Myers was born in Elkhart, Indiana. He attended Carnegie Mellon University from 1967 to 1971, where he studied French horn with the renowned Forrest Standley. During the summers of 1970 and 1971, Myers attended the Blossom Festival, where he studied music with the principal horn of the Cleveland Symphony Orchestra, Myron Bloom.

==Career==

From 1980 to 2017, Myers was the principal horn of the New York Philharmonic and frequently appeared as soloist with the orchestra. Before arriving at the New York Philharmonic, he was principal horn of the Atlantic Symphony Orchestra in Halifax, Nova Scotia, from 1971 to 1974, third horn of the Pittsburgh Symphony Orchestra from 1974 to 1977, and principal horn of the Minnesota Orchestra from 1978 to 1980. Myers is on the faculty at the Haute École de Musique, part of the Lausanne Conservatory in Fribourg, Switzerland.

In 1990, he performed with the Naumburg Orchestral Concerts, in the Naumburg Bandshell, Central Park, in the summer series.
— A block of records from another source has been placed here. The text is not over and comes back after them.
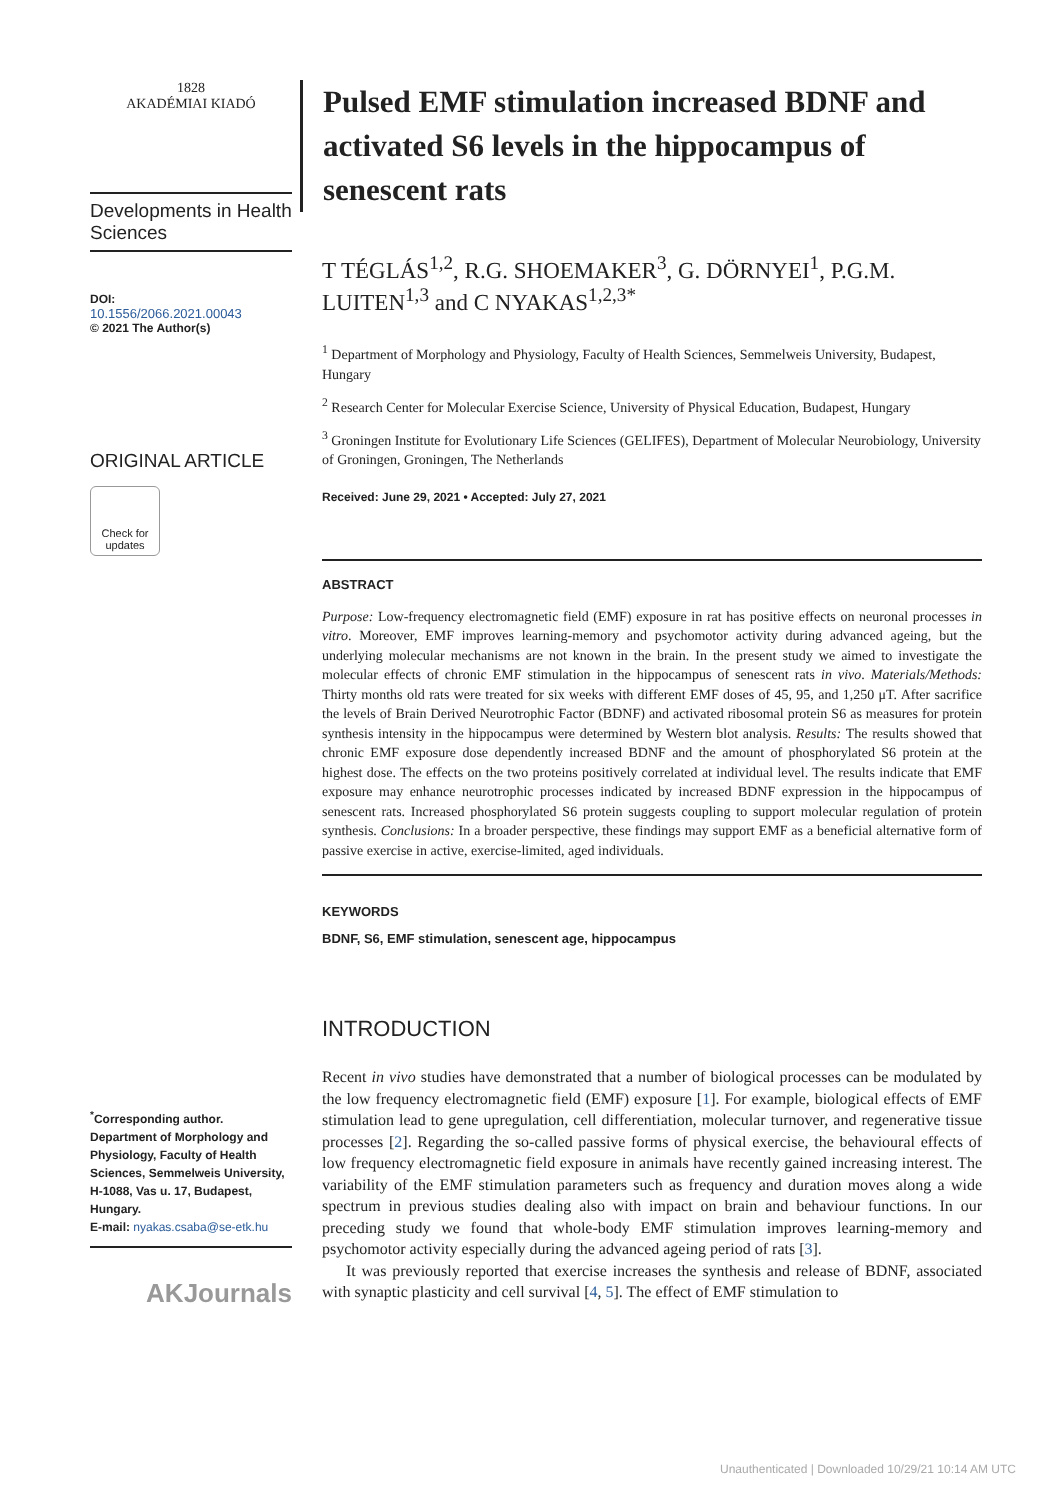1828
AKADÉMIAI KIADÓ
Developments in Health Sciences
DOI:
10.1556/2066.2021.00043
© 2021 The Author(s)
ORIGINAL ARTICLE
Check for updates
<sup>*</sup> Corresponding author. Department of Morphology and Physiology, Faculty of Health Sciences, Semmelweis University, H-1088, Vas u. 17, Budapest, Hungary.
E-mail: nyakas.csaba@se-etk.hu
AKJournals
Pulsed EMF stimulation increased BDNF and activated S6 levels in the hippocampus of senescent rats
T TÉGLÁS<sup>1,2</sup>, R.G. SHOEMAKER<sup>3</sup>, G. DÖRNYEI<sup>1</sup>, P.G.M. LUITEN<sup>1,3</sup> and C NYAKAS<sup>1,2,3*</sup>
<sup>1</sup> Department of Morphology and Physiology, Faculty of Health Sciences, Semmelweis University, Budapest, Hungary
<sup>2</sup> Research Center for Molecular Exercise Science, University of Physical Education, Budapest, Hungary
<sup>3</sup> Groningen Institute for Evolutionary Life Sciences (GELIFES), Department of Molecular Neurobiology, University of Groningen, Groningen, The Netherlands
Received: June 29, 2021 • Accepted: July 27, 2021
ABSTRACT
Purpose: Low-frequency electromagnetic field (EMF) exposure in rat has positive effects on neuronal processes in vitro. Moreover, EMF improves learning-memory and psychomotor activity during advanced ageing, but the underlying molecular mechanisms are not known in the brain. In the present study we aimed to investigate the molecular effects of chronic EMF stimulation in the hippocampus of senescent rats in vivo. Materials/Methods: Thirty months old rats were treated for six weeks with different EMF doses of 45, 95, and 1,250 μT. After sacrifice the levels of Brain Derived Neurotrophic Factor (BDNF) and activated ribosomal protein S6 as measures for protein synthesis intensity in the hippocampus were determined by Western blot analysis. Results: The results showed that chronic EMF exposure dose dependently increased BDNF and the amount of phosphorylated S6 protein at the highest dose. The effects on the two proteins positively correlated at individual level. The results indicate that EMF exposure may enhance neurotrophic processes indicated by increased BDNF expression in the hippocampus of senescent rats. Increased phosphorylated S6 protein suggests coupling to support molecular regulation of protein synthesis. Conclusions: In a broader perspective, these findings may support EMF as a beneficial alternative form of passive exercise in active, exercise-limited, aged individuals.
KEYWORDS
BDNF, S6, EMF stimulation, senescent age, hippocampus
INTRODUCTION
Recent in vivo studies have demonstrated that a number of biological processes can be modulated by the low frequency electromagnetic field (EMF) exposure [1]. For example, biological effects of EMF stimulation lead to gene upregulation, cell differentiation, molecular turnover, and regenerative tissue processes [2]. Regarding the so-called passive forms of physical exercise, the behavioural effects of low frequency electromagnetic field exposure in animals have recently gained increasing interest. The variability of the EMF stimulation parameters such as frequency and duration moves along a wide spectrum in previous studies dealing also with impact on brain and behaviour functions. In our preceding study we found that whole-body EMF stimulation improves learning-memory and psychomotor activity especially during the advanced ageing period of rats [3].
It was previously reported that exercise increases the synthesis and release of BDNF, associated with synaptic plasticity and cell survival [4, 5]. The effect of EMF stimulation to
Unauthenticated | Downloaded 10/29/21 10:14 AM UTC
Myers released his first solo CD under Cala Records in 1998, which features music by Leonard Bernstein and David Amram, among others. Myers can also be heard on Take 9, featuring the horns of the New York Philharmonic and the American Horn Quartet., as well as a New York Philharmonic digital release, featuring a 2011 recording of Richard Strauss's Horn Concerto No. 1.

In August 2014, Myers was elected an honorary member of the International Horn Society at the 46th International Horn Symposium in London.